Rachel Dolezal was not the first to change her ethnic identity. Back in 1984, blue-eyed, pale-skinned Mark Stebbins insisted he was black.
In the 1980’s, in Stockton, California, Mark Stebbins, campaigned and won a city council seat, beating and humiliating his black incumbent, Ralph Lee White.
Stebbins was questioned, as in the Dolezal case, about his racial lineage and he claimed he was black.
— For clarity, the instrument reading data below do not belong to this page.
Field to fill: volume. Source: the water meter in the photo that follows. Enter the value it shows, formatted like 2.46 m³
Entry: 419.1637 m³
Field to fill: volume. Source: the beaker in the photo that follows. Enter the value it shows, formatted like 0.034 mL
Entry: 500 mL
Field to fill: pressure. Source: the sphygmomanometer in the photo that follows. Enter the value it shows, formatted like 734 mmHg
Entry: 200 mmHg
White accused Stebbins of defrauding the voters and requested a recall vote, however, Stebbins also won that victory.
Come to find out, the resounding victory had less to do with how voters felt about Stebbins, and more to do with the flamboyant Ralph White.
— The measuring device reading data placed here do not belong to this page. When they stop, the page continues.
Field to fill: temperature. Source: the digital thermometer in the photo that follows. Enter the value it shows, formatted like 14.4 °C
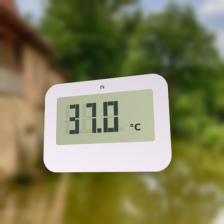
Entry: 37.0 °C
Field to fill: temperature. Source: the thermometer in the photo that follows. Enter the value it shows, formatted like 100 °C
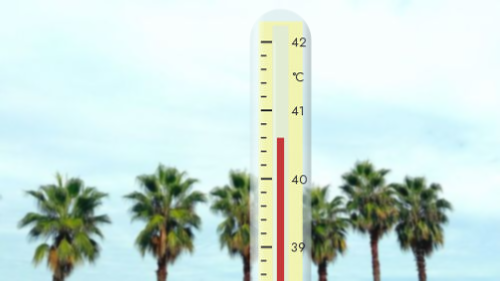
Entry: 40.6 °C
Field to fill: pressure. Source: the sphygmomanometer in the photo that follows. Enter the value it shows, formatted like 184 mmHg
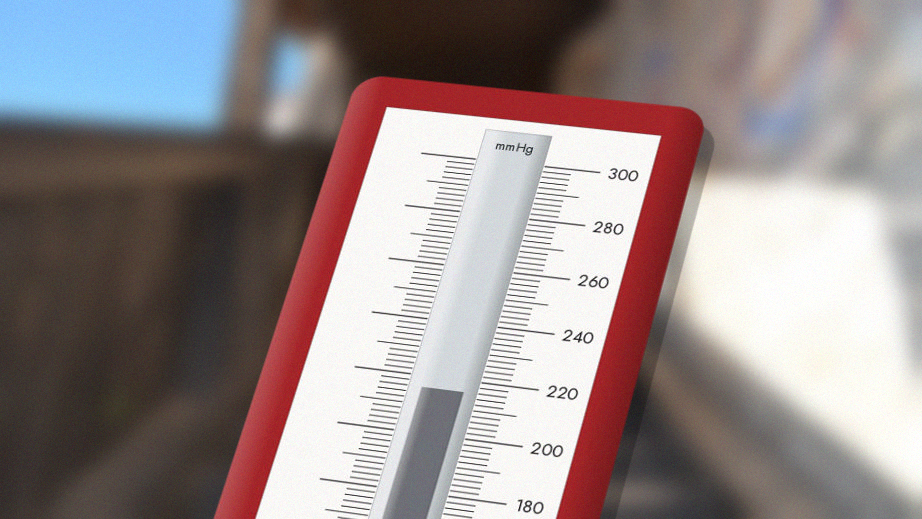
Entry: 216 mmHg
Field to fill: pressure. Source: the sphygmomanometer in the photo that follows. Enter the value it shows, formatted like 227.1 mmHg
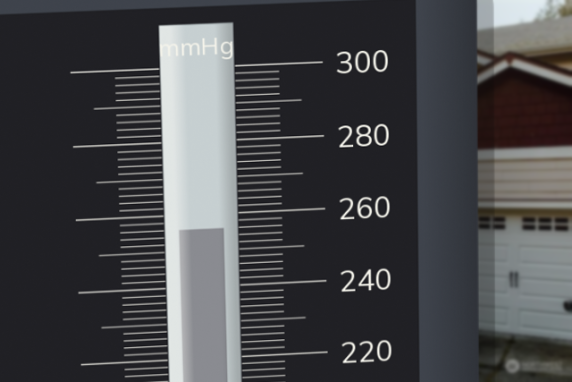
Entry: 256 mmHg
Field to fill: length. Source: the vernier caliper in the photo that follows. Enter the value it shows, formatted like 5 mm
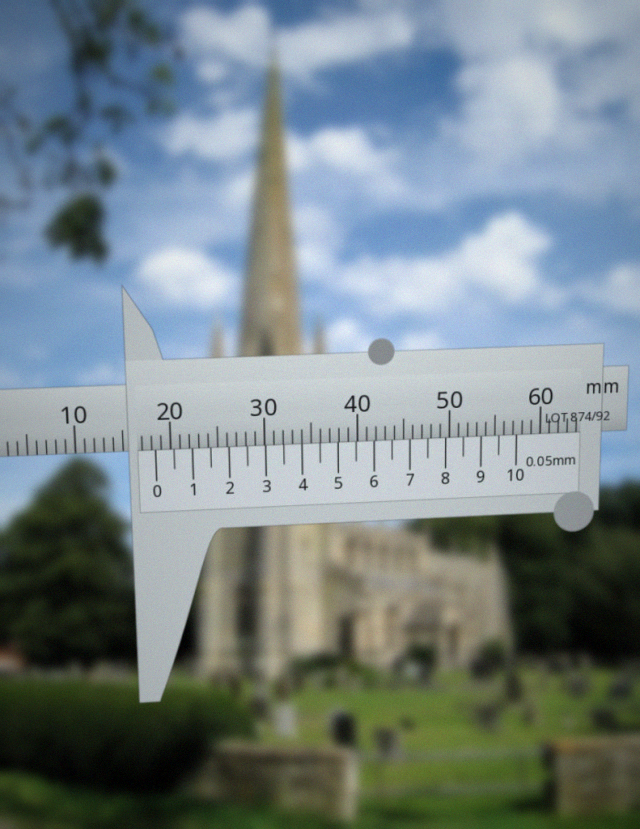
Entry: 18.4 mm
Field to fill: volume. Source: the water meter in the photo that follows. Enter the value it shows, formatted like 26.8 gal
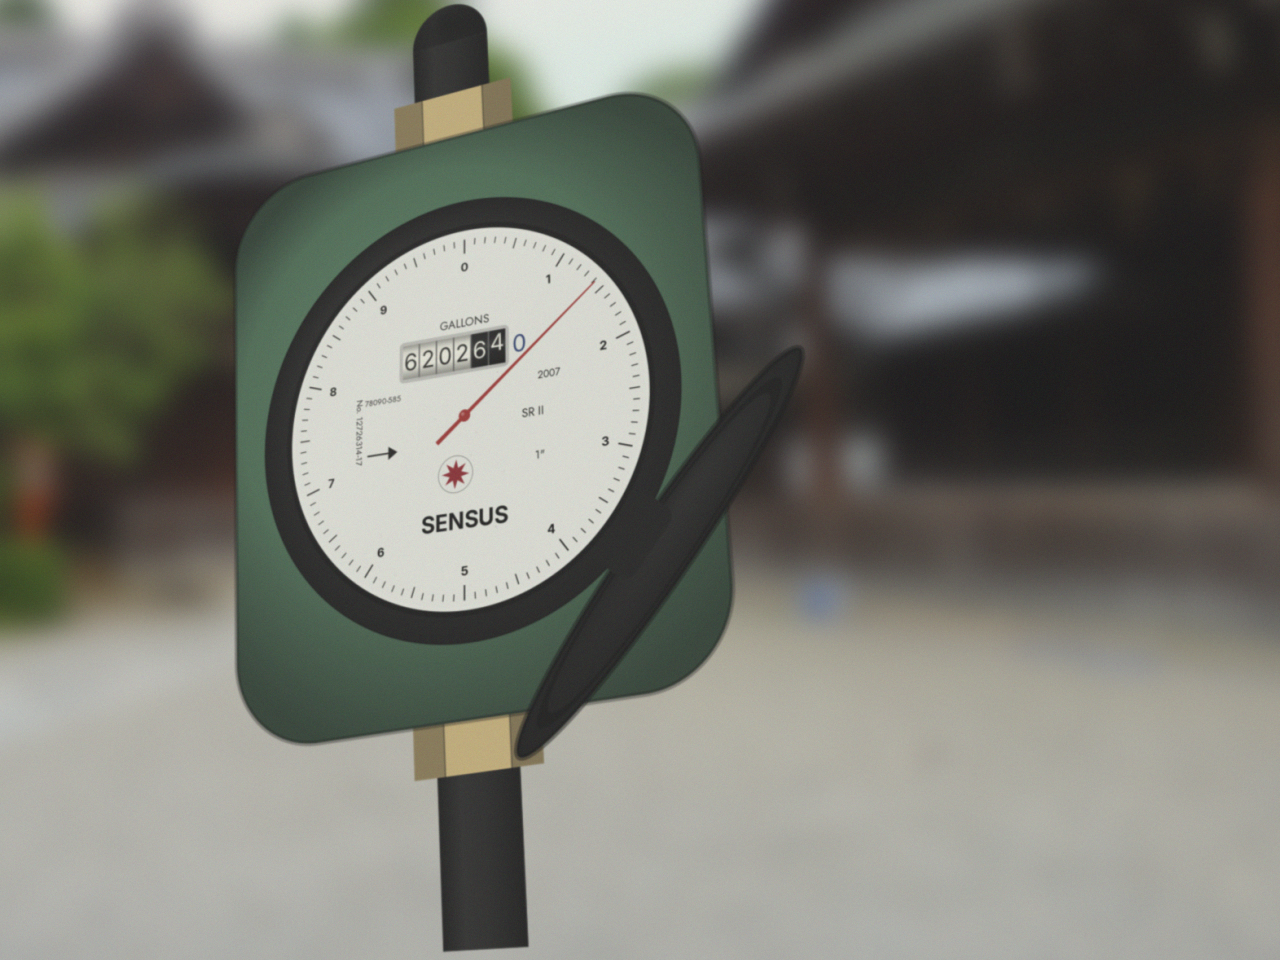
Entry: 6202641.4 gal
Voters didn’t trust White and it really was a unanimous decision that Stebbins cared about the communities, and that’s what the voters needed.
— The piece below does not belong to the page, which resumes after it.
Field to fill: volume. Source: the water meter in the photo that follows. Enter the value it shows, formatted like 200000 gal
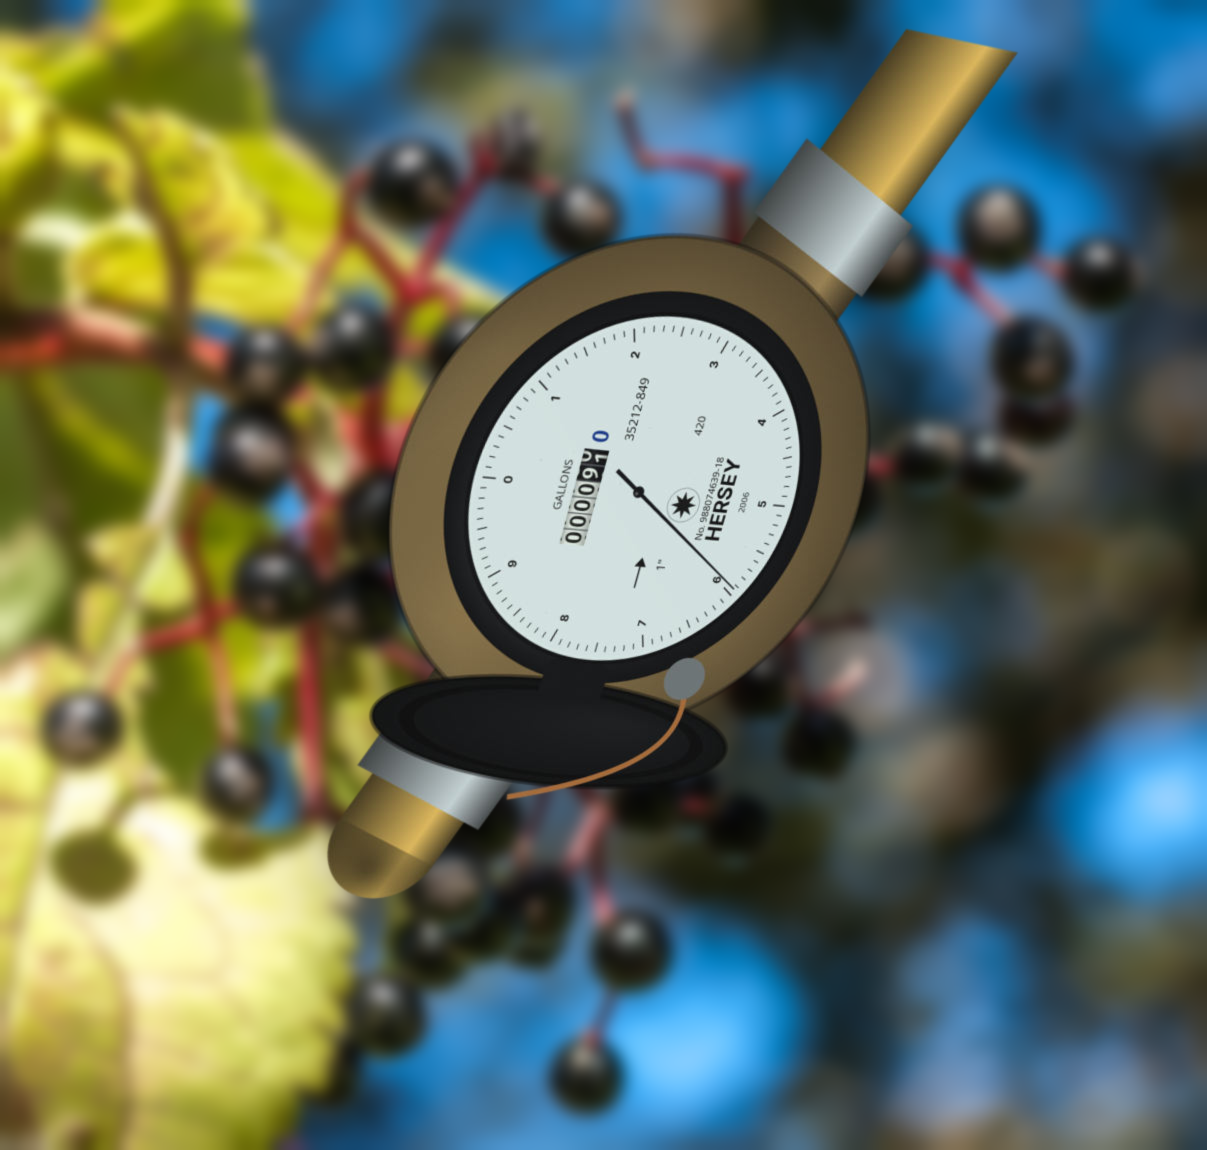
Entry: 905.9 gal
Sure, journalists looked into the claims, and people chuckled for a while, but even with white parents, Stebbins still claimed he was black, and still does today.
During his undergraduate studies, he became a civil rights activist, and over time, his efforts were primarily rooted in black causes.
But, the Black community welcomed him, and although Caucasians were left scratching their heads, no one really cared.
Daniel Amen wonders: Can you call yourself whatever you want, or must you belong to an exclusive race, based on ancestral lineage? Who came up with those rules?